Turning Nigeria’s AI Vision Into Law

The draft National Artificial Intelligence Strategy (NAIS) signals an important shift in Nigeria’s policy approach to AI, grounding its ambitions in principles like transparency, fairness, and accountability. It outlines high-risk sectors, proposes a dedicated regulatory authority, and gestures toward a more structured AI future. For the first time, there’s a national framework that acknowledges AI as not just a tool for innovation, but a system with real consequences for rights, equity, and trust. Yet, as promising as it is, the NAIS remains a vision on paper. Without legislative weight, its ethical pillars lack enforceability, its regulatory ideas remain aspirational, and its consumer protections are still out of reach. In the face of AI systems already shaping access to jobs, credit, and healthcare, strategy alone is not enough. The urgency now lies in translating intention into law. This requires targeted legal reform updates to the FCCPA and NDPA to reflect how AI influences decision-making across key sectors, and the swift passage of the AI Bill to establish binding obligations around high-risk systems. But legislation cannot function in isolation. It must be matched by institutional capacity: regulators need both technical expertise and political support to carry out algorithmic audits, enforce transparency standards, and intervene when harm occurs.

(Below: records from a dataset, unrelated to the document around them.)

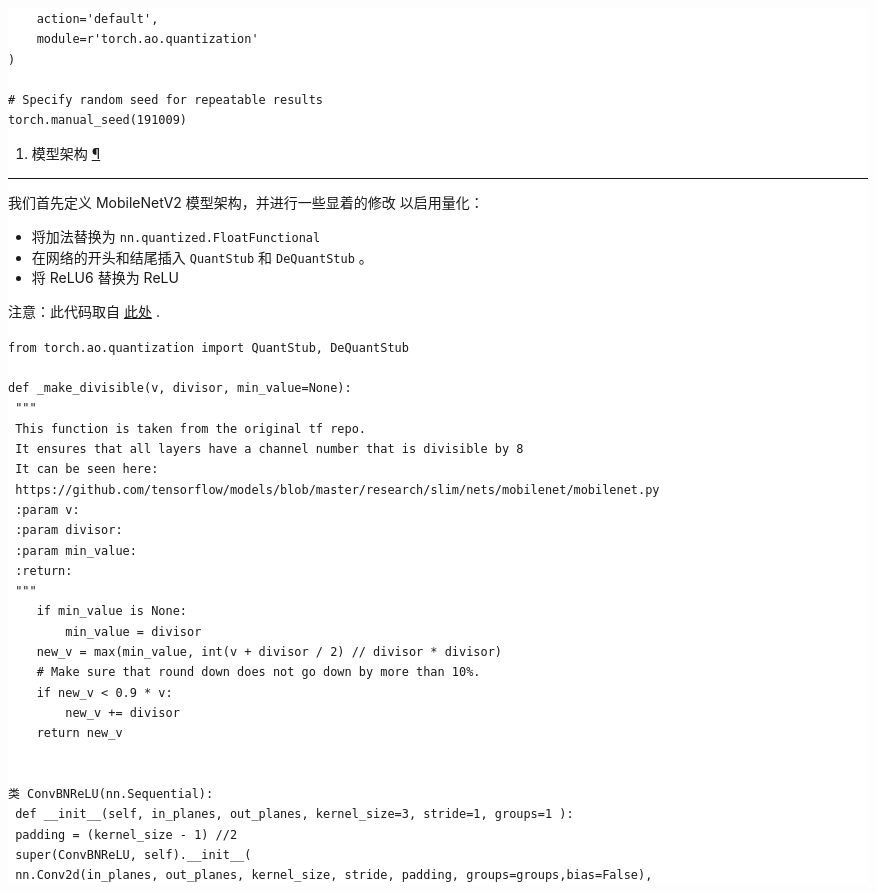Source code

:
 ```
    action='default',
    module=r'torch.ao.quantization'
)

# Specify random seed for repeatable results
torch.manual_seed(191009)

```





 1. 模型架构
 [¶](#model-architecture "永久链接到此标题")
-------------------------------------------------------------------------------



 我们首先定义 MobileNetV2 模型架构，并进行一些显着的修改
以启用量化：



* 将加法替换为
 `nn.quantized.FloatFunctional`
* 在网络的开头和结尾插入
 `QuantStub`
 和
 `DeQuantStub`
。
* 将 ReLU6 替换为 ReLU



 注意：此代码取自
 [此处](https://github.com/pytorch/vision/blob/main/torchvision/models/mobilenetv2.py) 
.






```
from torch.ao.quantization import QuantStub, DeQuantStub

def _make_divisible(v, divisor, min_value=None):
 """
 This function is taken from the original tf repo.
 It ensures that all layers have a channel number that is divisible by 8
 It can be seen here:
 https://github.com/tensorflow/models/blob/master/research/slim/nets/mobilenet/mobilenet.py
 :param v:
 :param divisor:
 :param min_value:
 :return:
 """
    if min_value is None:
        min_value = divisor
    new_v = max(min_value, int(v + divisor / 2) // divisor * divisor)
    # Make sure that round down does not go down by more than 10%.
    if new_v < 0.9 * v:
        new_v += divisor
    return new_v


类 ConvBNReLU(nn.Sequential):
 def __init__(self, in_planes, out_planes, kernel_size=3, stride=1, groups=1 ):
 padding = (kernel_size - 1) //2
 super(ConvBNReLU, self).__init__(
 nn.Conv2d(in_planes, out_planes, kernel_size, stride, padding, groups=groups,bias=False),
```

At the same time, governance must center the individual. Nigerians need to be informed when AI is being used in decisions that affect them, and they must have channels to question or contest those outcomes. Without clear communication, explanation rights, and opt-out mechanisms, accountability remains theoretical. The NAIS offers a direction, but Nigeria’s ability to lead in AI governance will depend on whether that direction becomes action. The opportunity to act while systems are still taking shape is rare. What comes next will determine whether AI deepens inequality or strengthens public trust in the digital age.

 

Conclusion

AI is not waiting for legislation to catch up. Every day, it is reshaping how Nigerians work, borrow, and care for their health, often invisibly, and without recourse. Nigeria now faces a rare window to act before these systems become too entrenched to regulate. Strengthening consumer protections is not just about catching up to global standards; it’s about building a governance model rooted in local realities. With smart reforms, Nigeria can move from reactive oversight to proactive leadership, ensuring AI serves its people, not just its markets.